Mengarah.com, Banten – Jatuh cinta, siapa yang tidak tahu dengan dua kata tersebut? Kalimat yang selalu memiliki arti yang sama di pendengaran orang orang dengan penafsiran yang berbeda beda pula.
Usia usia remaja dari mulai usia 11-17 tahun hingga usia dewasa selalu tidak asing dengan kata jatuh cinta. Perasaan yang membuat jantung berdebar lebih cepat, melayang dan juga lemas tidak karuan serta efek samping salting alias salah tingkah lainnya.
Namun tahukah kamu, kalau ternyata ada resiko dari jatuh cinta? Yaps betul, patah hati atau putus cinta.
Menurut Yuwanto (2011), putus cinta adalah kejadian berakhirnya suatu hubungan cinta yang telah dijalin dengan pasangannya, sedangkan Menurut Yuwanto (2011), putus cinta adalah kejadian berakhirnya suatu hubungan cinta yang telah dijalin dengan pasangannya.
Ada beberapa reaksi saat mengalami putus cinta: Shock (kondisi kaget atau tidak menduga), Encounter reaction (perasaan kehilangan, pikiran kacau dan sedih), Retreat (reaksi penolakan, saat mengalami putus cinta).
Dari definisinya saja sudah terlihat kan bagaimana kacau balaunya putus cinta? Secara tidak kita sadari, putus cinta dapat beresiko mengganggu kesehatan mental kita loohh apalagi soal emosi. Kenapa?
Sebagian remaja kususnya pada remaja akhir saat mengalami putus cinta ada yang mampu mengontrol emosinya dan ada yang kurang mampu mengontrol emosi. Remaja akhir yang mampu mengontrol tidak mengalami stres dan mampu menjalani kehidupan sosialnya sengan baik.
Berbeda dengan remaja akhir yang kurang mampu mengontrol emosinya.Terlebih-lebih bagi remaja akhir saat berpacaran sudah melakukan hubungan seks ada perasaan benci dan marah atas pemutusan hubungan oleh pasangannya.
Dalam menghadapi persoalan putus cinta individu akan mengalami yang namanya emosi. Individu mampu mengekspresikan suasana hati yang dialaminya yang disebabkan oleh stimulus tertentu dari permasalahannya.
Ketika disaat seorang individu merasakan emosi dalam bentuk bahagia, dia akan mengekspresikannya dalam bentuk bahagia, jika individu merasakan emosi marah, dia dapat saja mengekspresikan suasana hatinya dengan membanting barang-barang di sekitarnya.
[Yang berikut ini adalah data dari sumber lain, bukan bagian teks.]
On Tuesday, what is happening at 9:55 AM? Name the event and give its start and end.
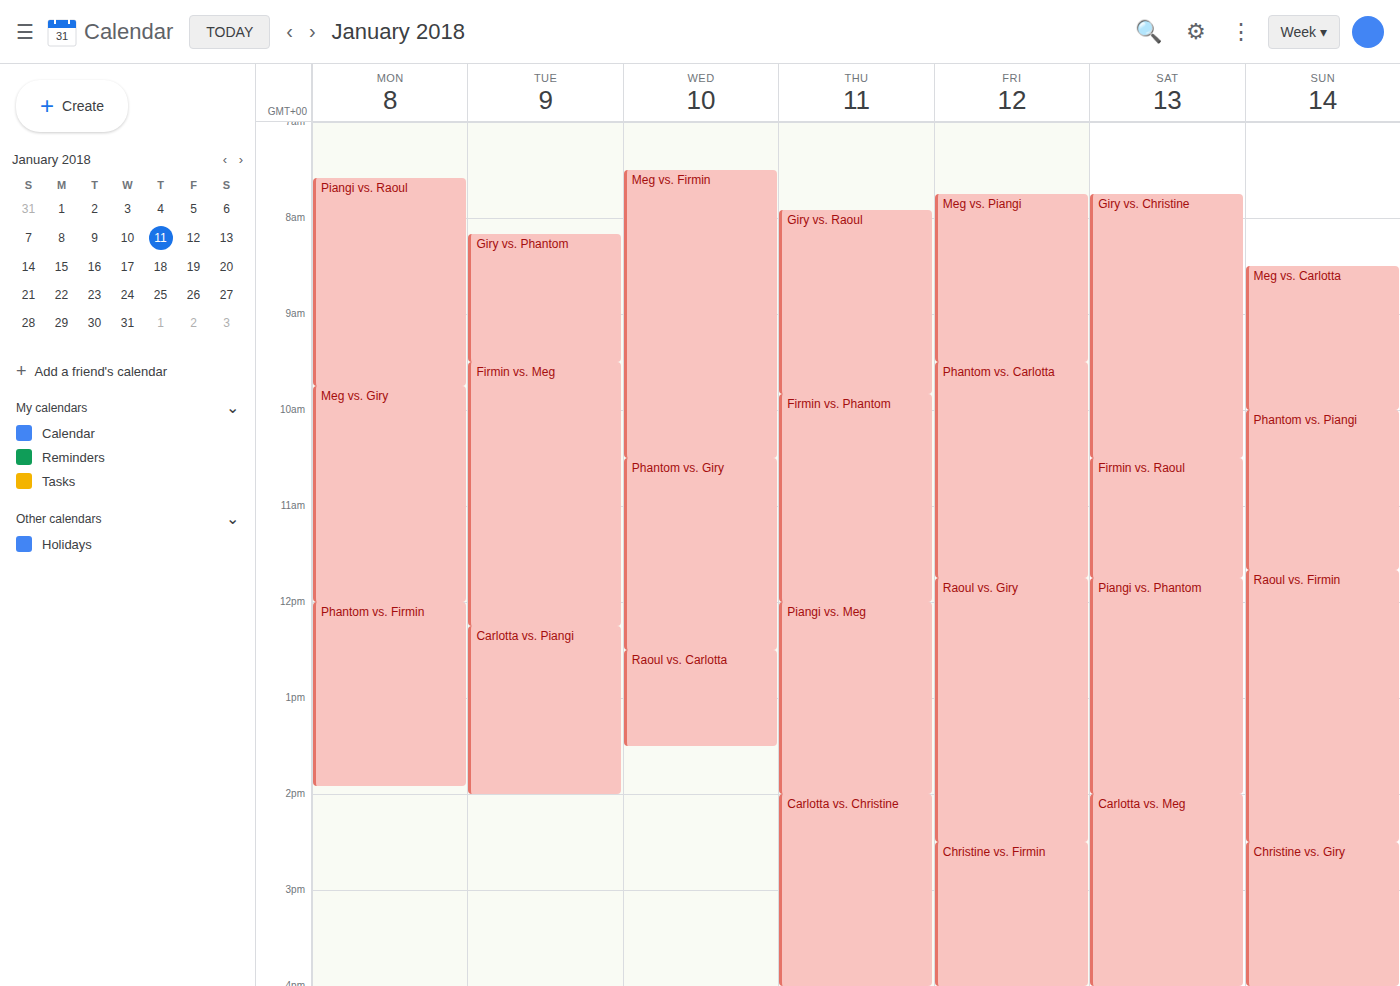
"Firmin vs. Meg", 9:30 AM to 12:15 PM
Secara tidak langsung, jika dalam fase ini terjadi dalam kurun waktu yang lamaa tanpa kita sadari emosi kita menjadi tidak stabil, mudah marah, mudah merasa tersinggung bahkan semua yang orang lakukan dihadapan kita terlihat salah.
Tanpa kita sadari, secara terlintas kita dapat masuk kedalam golongan ODMK (Orang Dengan Masalah Kejiwaan)
Apa sih itu ODMK? Berbedakah dengan ODGJ? jelas berbeda, ODMK sendiri adalah individu yang mempunyai masalah fisik, mental, sosial, pertumbuhan dan perkembang, dan/atau kualitas hidup sehingga memiliki risiko mengalami gangguan jiwa.
Lalu, bagaimana mengatasi itu semua? Jelas dengan coping stress. Seperti, strategi coping yang fokus pada masalah (problem focused coping) ditunjukkan dengan perilaku seperti mencari pacar baru, menyusun langkah-langkah penyelesaian masalah secara mandiri, meminta masukan kepada teman atau saudara, dan melakukan penyelesaian masalah dengan mantan.
Kemudian bentuk perilaku coping yang fokus pada emosi (emotion focused coping) ditunjukkan dengan perilaku subjek yang menghindari masalah dengan cara mencari hiburan seperti jalan-jalan dengan teman, mencari kesibukan, atau dengan mendengarkan musik.
Lalu bentuk perilaku lainnya seperti menyalahkan diri sendiri dan meminta maaf, dapat memperbaiki diri, mengambil arti dari putus cinta, serta dapat mengambil hikmah dari masalah putus cinta tersebut.
Berbagai strategi coping tersebut dipaparkam melalui ada yang belum sepenuhnya melupakan mantan, masih membenci mantan, dan merasa masalahnya belum selesai, tetapi adapula yang merasa masalahnya sudah benar-benar selesai.